The Environmental Protection Agency has conducted a preliminary pollinator assessment to support the registration review of imidacloprid, a widely used neonicotinoid insecticide. The EPA did not perform new experiments for this assessment, but instead conducted a review based on 75 studies from the open literature as well as data from a registrant-submitted database. This is one of four assessments of neonicotinoids that has been conducted, with clothianidin, thiamethoxam, and dinotefuran reviews coming out sometime in 2016.

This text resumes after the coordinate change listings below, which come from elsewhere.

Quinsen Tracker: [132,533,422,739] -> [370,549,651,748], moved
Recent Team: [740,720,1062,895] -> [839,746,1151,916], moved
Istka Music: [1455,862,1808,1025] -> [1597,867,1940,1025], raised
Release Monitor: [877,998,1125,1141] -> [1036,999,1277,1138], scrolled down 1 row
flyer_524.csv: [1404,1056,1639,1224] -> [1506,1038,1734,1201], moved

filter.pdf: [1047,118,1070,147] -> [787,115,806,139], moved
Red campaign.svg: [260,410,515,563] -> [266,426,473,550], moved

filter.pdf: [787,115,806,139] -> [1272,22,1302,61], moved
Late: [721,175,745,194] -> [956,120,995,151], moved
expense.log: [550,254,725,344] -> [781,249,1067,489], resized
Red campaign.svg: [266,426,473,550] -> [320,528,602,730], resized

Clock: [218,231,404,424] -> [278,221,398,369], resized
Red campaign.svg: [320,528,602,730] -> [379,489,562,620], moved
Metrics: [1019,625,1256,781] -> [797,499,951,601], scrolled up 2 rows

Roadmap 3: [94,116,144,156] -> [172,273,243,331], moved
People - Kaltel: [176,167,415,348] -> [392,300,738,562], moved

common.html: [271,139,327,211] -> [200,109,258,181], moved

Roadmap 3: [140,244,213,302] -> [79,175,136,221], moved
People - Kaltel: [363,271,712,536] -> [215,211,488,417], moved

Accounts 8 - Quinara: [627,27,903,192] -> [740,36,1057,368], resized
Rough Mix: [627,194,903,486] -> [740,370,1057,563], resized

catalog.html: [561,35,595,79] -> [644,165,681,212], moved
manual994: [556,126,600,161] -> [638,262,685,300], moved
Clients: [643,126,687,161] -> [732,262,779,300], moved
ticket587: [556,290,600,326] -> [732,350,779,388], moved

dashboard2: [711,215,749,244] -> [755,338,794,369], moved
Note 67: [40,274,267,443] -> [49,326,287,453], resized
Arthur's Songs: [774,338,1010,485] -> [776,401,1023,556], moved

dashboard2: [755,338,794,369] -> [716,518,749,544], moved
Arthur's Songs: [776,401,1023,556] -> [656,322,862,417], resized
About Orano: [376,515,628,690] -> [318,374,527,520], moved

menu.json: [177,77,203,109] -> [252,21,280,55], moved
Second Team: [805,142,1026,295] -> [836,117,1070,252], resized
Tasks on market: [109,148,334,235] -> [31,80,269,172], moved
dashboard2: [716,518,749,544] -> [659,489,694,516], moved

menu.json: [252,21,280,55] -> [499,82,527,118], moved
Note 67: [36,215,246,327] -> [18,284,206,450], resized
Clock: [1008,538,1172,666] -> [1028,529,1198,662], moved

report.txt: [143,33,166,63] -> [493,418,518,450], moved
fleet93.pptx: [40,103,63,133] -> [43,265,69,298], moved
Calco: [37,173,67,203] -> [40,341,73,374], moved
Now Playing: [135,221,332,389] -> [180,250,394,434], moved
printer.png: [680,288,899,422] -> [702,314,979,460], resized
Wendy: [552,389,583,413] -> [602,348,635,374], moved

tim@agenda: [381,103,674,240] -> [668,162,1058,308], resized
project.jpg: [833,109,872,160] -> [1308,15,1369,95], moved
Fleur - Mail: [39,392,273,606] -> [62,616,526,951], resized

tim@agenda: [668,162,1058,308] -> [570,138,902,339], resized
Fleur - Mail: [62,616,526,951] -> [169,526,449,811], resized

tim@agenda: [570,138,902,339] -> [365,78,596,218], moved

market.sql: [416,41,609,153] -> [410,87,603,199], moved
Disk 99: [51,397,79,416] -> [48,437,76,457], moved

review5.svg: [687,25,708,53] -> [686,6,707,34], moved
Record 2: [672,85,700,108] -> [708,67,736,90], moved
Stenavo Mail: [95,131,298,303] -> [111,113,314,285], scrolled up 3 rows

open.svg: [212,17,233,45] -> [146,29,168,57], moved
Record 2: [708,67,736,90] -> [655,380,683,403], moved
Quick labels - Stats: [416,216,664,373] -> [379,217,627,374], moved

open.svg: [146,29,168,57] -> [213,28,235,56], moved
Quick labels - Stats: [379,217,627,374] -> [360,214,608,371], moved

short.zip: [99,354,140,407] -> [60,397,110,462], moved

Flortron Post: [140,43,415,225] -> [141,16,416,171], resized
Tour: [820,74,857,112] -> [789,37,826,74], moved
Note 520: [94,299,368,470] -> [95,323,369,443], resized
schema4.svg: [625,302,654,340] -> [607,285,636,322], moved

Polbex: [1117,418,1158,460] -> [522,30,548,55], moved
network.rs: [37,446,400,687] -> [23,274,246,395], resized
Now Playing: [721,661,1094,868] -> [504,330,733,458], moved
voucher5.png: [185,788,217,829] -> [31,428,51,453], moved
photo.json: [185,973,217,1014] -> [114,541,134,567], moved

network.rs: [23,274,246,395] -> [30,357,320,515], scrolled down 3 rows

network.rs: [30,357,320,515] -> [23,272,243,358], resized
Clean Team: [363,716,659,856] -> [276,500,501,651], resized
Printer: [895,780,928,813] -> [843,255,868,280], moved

This assessment evaluated the risk of imidacloprid to honey bees at both the individual and colony levels. It concludes that imidacloprid can pose risks to honey bee health, but these risks depend on the crop they are pollinating. The highest risk crops identified were cotton and citrus. Several other crops, such as tomatoes, small berries, corn, legumes, cucurbits, strawberries, pome fruits, stone fruits, tree nuts, and oilseeds were identified as posing a risk to individual bees, but the effects at the colony level were either minimal or unknown. The assessment further identified a threshold of imidacloprid; crops with nectar residues greater than 25 parts per billion caused harm to bees, but levels below this did not.
A major criticism of the study is that it excludes other bee species, despite the well-established evidence that other bees, such as bumble bees, differ in their sensitivity and exposure to pesticides. The EPA acknowledges in the report that there is uncertainty in extrapolating these findings to other bee species, but they continued to generalize the risk to all bees from these honey bee data.